## Set exercise a
Copy everything in the records from the start down through the line containing "title Hypothesis should be clear", both ends included, exactly as it appears. Leave out any pictures.

## Source
Maisie, who was born on Friday, January 6, 1928, was the second child of the late Dennis and Sarah Ann Burrows. She grew up with her three siblings at the former homestead located at Woodlawn Road, Sandys parish, and attended the Southampton Glebe School.

At the tender age of 23, Maisie married Herbert “Chips” Ible on Wednesday, September 19, 1951.

It was a union of marriage which lasted for 47 years until the untimely death of Mr Ible in 1998.

Together, Maisie and Herbert had three sons, namely Wendell, Nelson and Monte Ible, a well-known fisherman and, one daughter Sorina, who was instrumental in caring for her mother for a period of eight years prior to her death while battling dementia.

Maisie was a long-term resident of Sandys Parish and in the early years of her marriage lived on Sound View Road and, subsequently resided on East Shore Road, directly across the street from the old Sugar Cane Hotel, where she raised her family along with her numerous grandchildren and great-grandchildren, all of whom were frequent visitors.

## Set exercise b
In the obituary of Maisie Ible, which school did she attend?

## Exercise materials

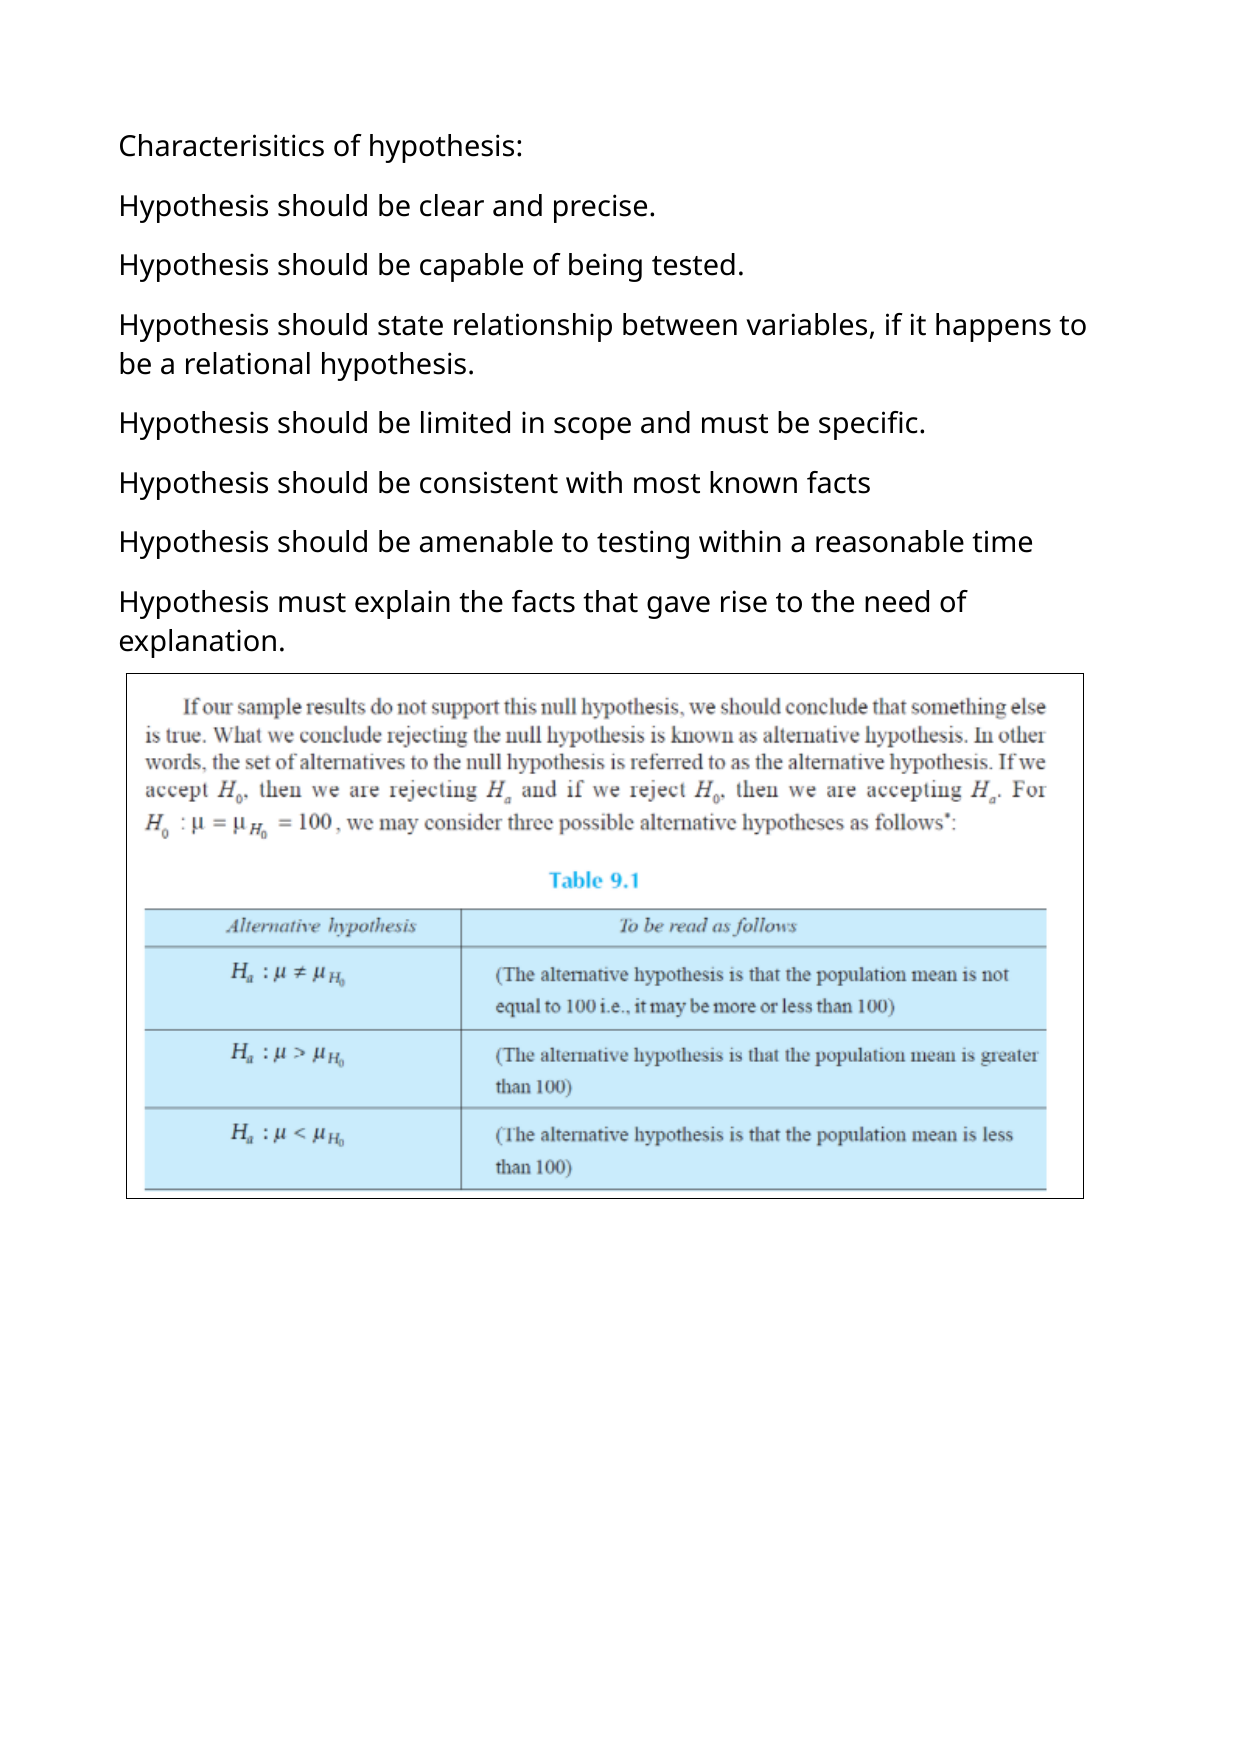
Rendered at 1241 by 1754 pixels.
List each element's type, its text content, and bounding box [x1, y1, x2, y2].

title Hypothesis should be consistent with most known facts [118, 462, 1122, 502]
title Hypothesis should be capable of being tested. [118, 244, 1122, 284]
title Hypothesis should be clear and precise. [118, 185, 1122, 224]
title Hypothesis should be limited in scope and must be specific. [118, 403, 1122, 442]
title Characterisitics of hypothesis: [118, 126, 1122, 165]
picture [128, 676, 1081, 1195]
title Hypothesis should state relationship between variables, if it happens to be a relational hypothesis. [118, 304, 1122, 383]
title Hypothesis must explain the facts that gave rise to the need of explanation. [118, 581, 1122, 660]
title Hypothesis should be amenable to testing within a reasonable time [118, 522, 1122, 561]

## Final answer a
Rendered at 1241 by 1754 pixels.
List each element's type, its text content, and bounding box [x1, y1, x2, y2].

title Hypothesis should be consistent with most known facts [118, 462, 1122, 502]
title Hypothesis should be capable of being tested. [118, 244, 1122, 284]
title Hypothesis should be clear and precise. [118, 185, 1122, 224]

## Final answer b
The Southampton Glebe School.